Sky Workload Manager (SWM or SkyWM) is a middleware for a dynamic high performance computing workload management. It was designed with scaling, flexibility and fault tolerance in mind.
• Multiple cloud integration allows automatic resources renting in a most favourable cloud. Based on defined by system administrator rules SWM automatically selects cloud provider that will be used for job offloading. Thus the job, for example, can be executed on least expensive, or most powerful cloud resources.
• Job Relocation leads to better resource utilization. Transparent from user point of view the job relocation is a key feature of SWM. Besides improvement of an on-premise resources utilization, it automatically relocates a job to a cloud and returns the results back to user. Together with the job SWM can also relocate its data, container image and job metrics.

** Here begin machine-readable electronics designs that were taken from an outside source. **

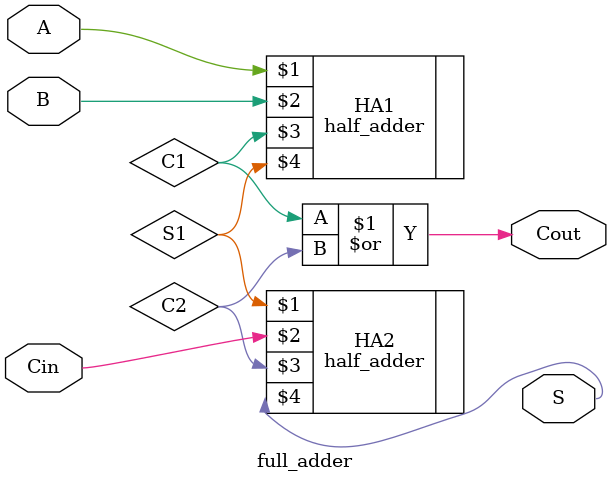
<source format=v>
/*************************************************
* Full Adder program
* Shanthanu S Rai(17CO242) and Varun Pattar(17CO249)
* October 13, 2018
*************************************************/

`include "half_adder.v"

module full_adder(A,B,Cin,Cout,S);

input A,B,Cin;
output Cout, S;
wire S1,C1,C2;

half_adder HA1(A,B,C1,S1);
half_adder HA2(S1,Cin,C2,S);
or G(Cout,C1,C2);

endmodule

</source>
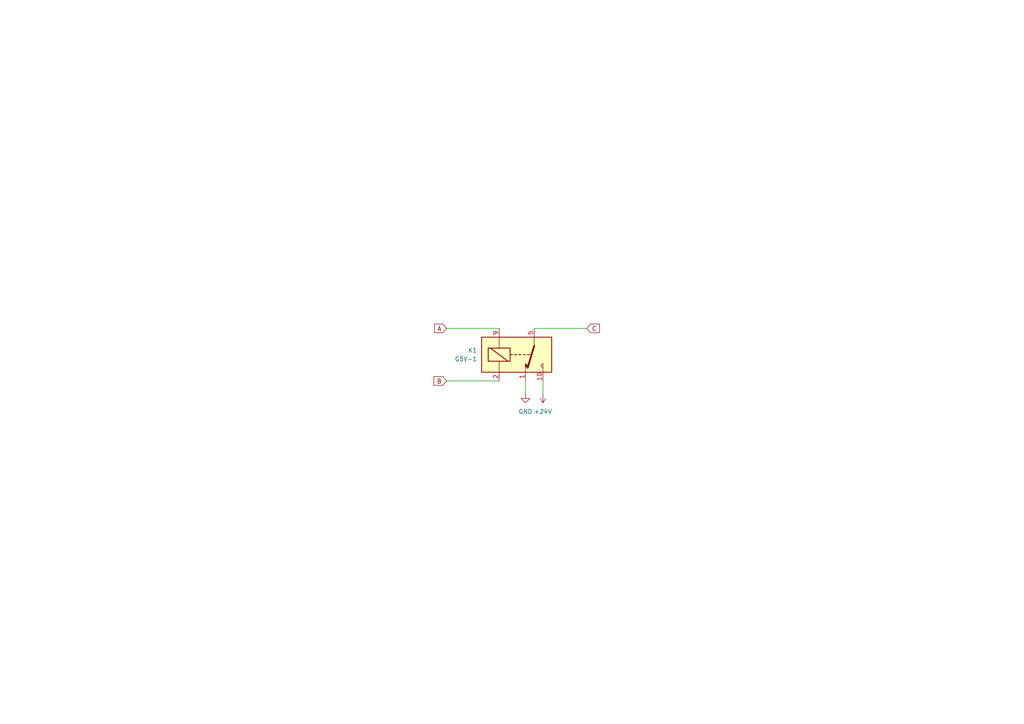
<source format=kicad_sch>
(kicad_sch (version 20211123) (generator eeschema)

  (uuid 5149803e-8fae-4984-9c3a-3320ac006c72)

  (paper "A4")

  


  (wire (pts (xy 129.54 95.25) (xy 144.78 95.25))
    (stroke (width 0) (type default) (color 0 0 0 0))
    (uuid 0d06183b-d97c-4f4a-8968-257aab32004c)
  )
  (wire (pts (xy 152.4 110.49) (xy 152.4 114.3))
    (stroke (width 0) (type default) (color 0 0 0 0))
    (uuid b84cfc8a-4a4b-4dfa-b0c0-100b286e87e4)
  )
  (wire (pts (xy 154.94 95.25) (xy 170.18 95.25))
    (stroke (width 0) (type default) (color 0 0 0 0))
    (uuid d08431b3-8c1d-4bfa-a419-57023621f69d)
  )
  (wire (pts (xy 157.48 110.49) (xy 157.48 114.3))
    (stroke (width 0) (type default) (color 0 0 0 0))
    (uuid d2a80ec3-ce52-40af-9d3a-1fa6a8c02e6a)
  )
  (wire (pts (xy 129.54 110.49) (xy 144.78 110.49))
    (stroke (width 0) (type default) (color 0 0 0 0))
    (uuid f4244e71-2991-4f20-ae1f-00fc11d1d6d2)
  )

  (global_label "A" (shape input) (at 129.54 95.25 180) (fields_autoplaced)
    (effects (font (size 1.27 1.27)) (justify right))
    (uuid 46bc1f05-46a7-482a-abe2-daecedecd932)
    (property "Intersheet References" "${INTERSHEET_REFS}" (id 0) (at 126.0383 95.1706 0)
      (effects (font (size 1.27 1.27)) (justify right) hide)
    )
  )
  (global_label "B" (shape input) (at 129.54 110.49 180) (fields_autoplaced)
    (effects (font (size 1.27 1.27)) (justify right))
    (uuid 5d17e9f7-fef8-4e5c-af4e-e5ea8ec2c3ba)
    (property "Intersheet References" "${INTERSHEET_REFS}" (id 0) (at 125.8569 110.4106 0)
      (effects (font (size 1.27 1.27)) (justify right) hide)
    )
  )
  (global_label "C" (shape input) (at 170.18 95.25 0) (fields_autoplaced)
    (effects (font (size 1.27 1.27)) (justify left))
    (uuid b0286f3f-786d-458c-a55c-0ec33c765062)
    (property "Intersheet References" "${INTERSHEET_REFS}" (id 0) (at 173.8631 95.1706 0)
      (effects (font (size 1.27 1.27)) (justify left) hide)
    )
  )

  (symbol (lib_id "power:GND") (at 152.4 114.3 0) (unit 1)
    (in_bom yes) (on_board yes) (fields_autoplaced)
    (uuid 215b9be7-6b85-40a8-b40b-a7135fb370e2)
    (property "Reference" "#PWR0102" (id 0) (at 152.4 120.65 0)
      (effects (font (size 1.27 1.27)) hide)
    )
    (property "Value" "GND" (id 1) (at 152.4 119.38 0))
    (property "Footprint" "" (id 2) (at 152.4 114.3 0)
      (effects (font (size 1.27 1.27)) hide)
    )
    (property "Datasheet" "" (id 3) (at 152.4 114.3 0)
      (effects (font (size 1.27 1.27)) hide)
    )
    (pin "1" (uuid 6cabc206-2c43-42b7-bc5a-bec6fb1f0890))
  )

  (symbol (lib_id "power:+24V") (at 157.48 114.3 180) (unit 1)
    (in_bom yes) (on_board yes) (fields_autoplaced)
    (uuid 55bdb25e-2d80-4727-a4e6-de760f709f24)
    (property "Reference" "#PWR0101" (id 0) (at 157.48 110.49 0)
      (effects (font (size 1.27 1.27)) hide)
    )
    (property "Value" "+24V" (id 1) (at 157.48 119.38 0))
    (property "Footprint" "" (id 2) (at 157.48 114.3 0)
      (effects (font (size 1.27 1.27)) hide)
    )
    (property "Datasheet" "" (id 3) (at 157.48 114.3 0)
      (effects (font (size 1.27 1.27)) hide)
    )
    (pin "1" (uuid 7f67f421-6529-4577-81e7-555a6f85ac07))
  )

  (symbol (lib_id "Relay:G5V-1") (at 149.86 102.87 0) (mirror x) (unit 1)
    (in_bom yes) (on_board yes) (fields_autoplaced)
    (uuid be50f063-0a24-4a63-9fb4-937d0fffbcd1)
    (property "Reference" "K1" (id 0) (at 138.43 101.5999 0)
      (effects (font (size 1.27 1.27)) (justify right))
    )
    (property "Value" "G5V-1" (id 1) (at 138.43 104.1399 0)
      (effects (font (size 1.27 1.27)) (justify right))
    )
    (property "Footprint" "Relay_THT:Relay_SPDT_Omron_G5V-1" (id 2) (at 178.562 102.108 0)
      (effects (font (size 1.27 1.27)) hide)
    )
    (property "Datasheet" "http://omronfs.omron.com/en_US/ecb/products/pdf/en-g5v_1.pdf" (id 3) (at 149.86 102.87 0)
      (effects (font (size 1.27 1.27)) hide)
    )
    (pin "1" (uuid 278c1ae5-acd8-4baa-93c4-384589cbaac5))
    (pin "10" (uuid 8fab6107-a88c-4e50-8f07-b6ea3f8387fb))
    (pin "2" (uuid 3b7b1ef8-c168-4b87-8eb3-81380dd995cc))
    (pin "5" (uuid f3d4c447-0ea5-484f-a23d-8d0ec539d848))
    (pin "6" (uuid 3ca313ac-c639-4a3a-8a6f-76ea94753ca4))
    (pin "9" (uuid 2cb591ce-7b56-498a-8286-2b95ff6bad46))
  )

  (sheet_instances
    (path "/" (page "1"))
  )

  (symbol_instances
    (path "/55bdb25e-2d80-4727-a4e6-de760f709f24"
      (reference "#PWR0101") (unit 1) (value "+24V") (footprint "")
    )
    (path "/215b9be7-6b85-40a8-b40b-a7135fb370e2"
      (reference "#PWR0102") (unit 1) (value "GND") (footprint "")
    )
    (path "/be50f063-0a24-4a63-9fb4-937d0fffbcd1"
      (reference "K1") (unit 1) (value "G5V-1") (footprint "Relay_THT:Relay_SPDT_Omron_G5V-1")
    )
  )
)

</source>
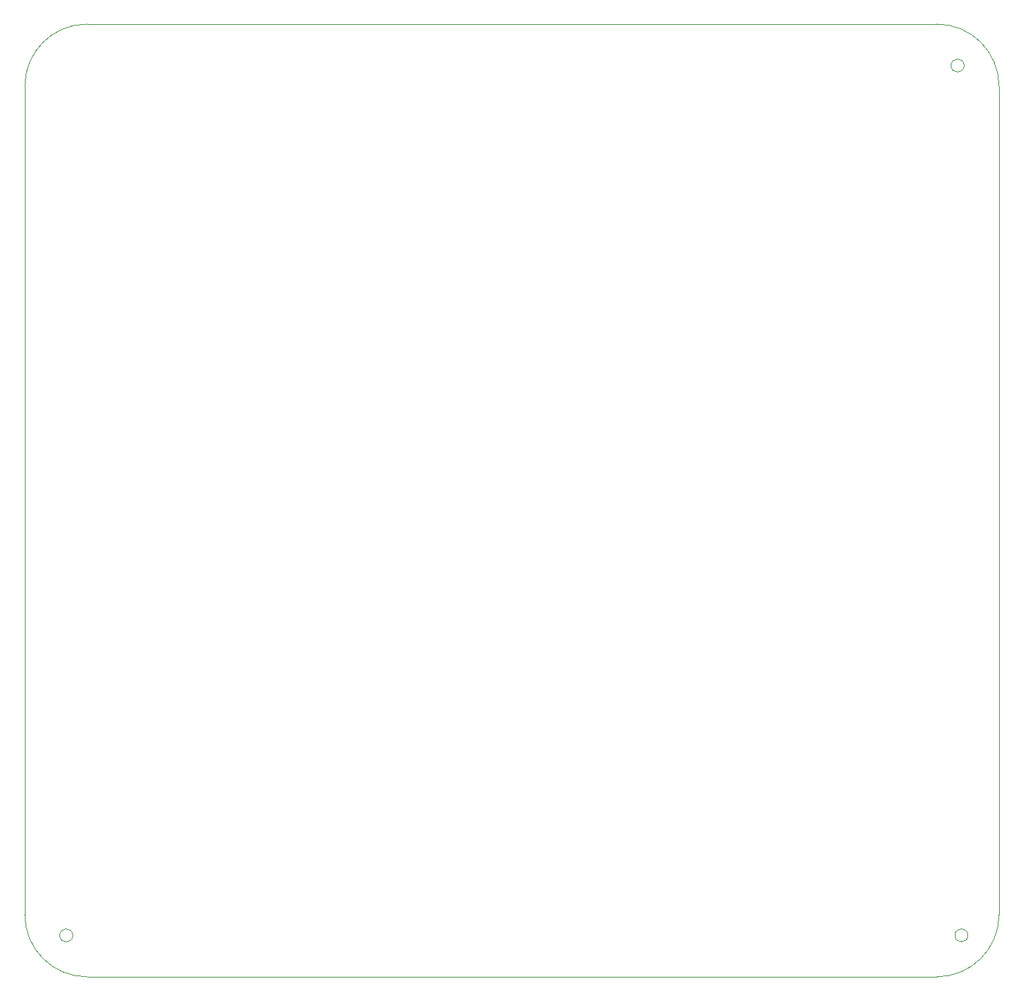
<source format=gbr>
%TF.GenerationSoftware,KiCad,Pcbnew,7.0.10*%
%TF.CreationDate,2024-03-05T20:19:53-03:00*%
%TF.ProjectId,board,626f6172-642e-46b6-9963-61645f706362,rev?*%
%TF.SameCoordinates,Original*%
%TF.FileFunction,Profile,NP*%
%FSLAX46Y46*%
G04 Gerber Fmt 4.6, Leading zero omitted, Abs format (unit mm)*
G04 Created by KiCad (PCBNEW 7.0.10) date 2024-03-05 20:19:53*
%MOMM*%
%LPD*%
G01*
G04 APERTURE LIST*
%TA.AperFunction,Profile*%
%ADD10C,0.100000*%
%TD*%
G04 APERTURE END LIST*
D10*
X135987000Y-23749000D02*
G75*
G03*
X134387000Y-23749000I-800000J0D01*
G01*
X134387000Y-23749000D02*
G75*
G03*
X135987000Y-23749000I800000J0D01*
G01*
X28507000Y-18669000D02*
G75*
G03*
X20887000Y-26289000I0J-7620000D01*
G01*
X20887000Y-127889000D02*
G75*
G03*
X28507000Y-135509000I7620000J0D01*
G01*
X136457000Y-130429000D02*
G75*
G03*
X134857000Y-130429000I-800000J0D01*
G01*
X134857000Y-130429000D02*
G75*
G03*
X136457000Y-130429000I800000J0D01*
G01*
X132647000Y-135509000D02*
G75*
G03*
X140267000Y-127889000I0J7620000D01*
G01*
X140267000Y-26289000D02*
G75*
G03*
X132647000Y-18669000I-7620000J0D01*
G01*
X26767000Y-130429000D02*
G75*
G03*
X25167000Y-130429000I-800000J0D01*
G01*
X25167000Y-130429000D02*
G75*
G03*
X26767000Y-130429000I800000J0D01*
G01*
X20887000Y-26289000D02*
X20887000Y-127889000D01*
X132647000Y-135509000D02*
X28507000Y-135509000D01*
X132647000Y-18669000D02*
X28507000Y-18669000D01*
X140267000Y-26289000D02*
X140267000Y-127889000D01*
M02*

</source>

• Smart Data Scheduling. Data transfers are coordinated by advanced scheduling algorithms. Different types of data can automatically be delivered to and from execution nodes or remote clusters.
• Enhanced Security. SWM guarantees safety of user data. Only encrypted connections are used in order to transfer information via network. Each user authorizes with an unique digital certificate. All data transfers between on-premise clusters or cloud are always encrypted.
• Extreme Scalability. SWM scales almost infinitely. All the communications are encapsulated within node partitions. The communications between nodes of different partitions established through the manager nodes. The communications between any nodes are asynchronous.
• Advanced Fault-Tolerance. SWM services consist of many tiny modules, that can automatically be reloaded independently from each other on a failure. This mechanism is a building block for the node level fault-tolerance. Another fault-tolerance type, cluster level one, is based on several advanced algorithms, which increase the resistance to network partitioning and other cluster-wide failures.
• Containerization is used for job management simplification and process isolation. SWM allows to run jobs in containers and can copy the container images to the execution site. Besides all advantages of the containerization technology this mechanism also allows to move job environment among clusters or cloud.
• Accounting and Reporting allows to perform better usage control and budget optimization. SWM supports nested accounts that can have its own administrator and separated or shared budgets. The parent account budget can be shared among its childrens. Reports can be generated based on resources, which usage is tracked on on-premise clusters and clouds.
• Power Management. SWM detects and can power off unused nodes. When new jobs arrive, the stopped nodes can be started automatically.
• Live Updates reduce cluster downtime. Minor updates can be applied without daemons stoppage. The technologies that are laid in the base of the software allow to replace old parts (modules) of the running application to the new versions of them.
• Built-in Simulation Mode. System administrator can deploy SWM on a single machine, starting а mode of simulation of the whole distributed system. This allows to try, learn and test our product before deployment on production cluster.
• Friendly User Interface. Having broad experience of deploying and interaction with classic HPC workload managers, our experts have developed intuitive and powerful user interface, which allows easy to install, configure, learn and use the workload manager.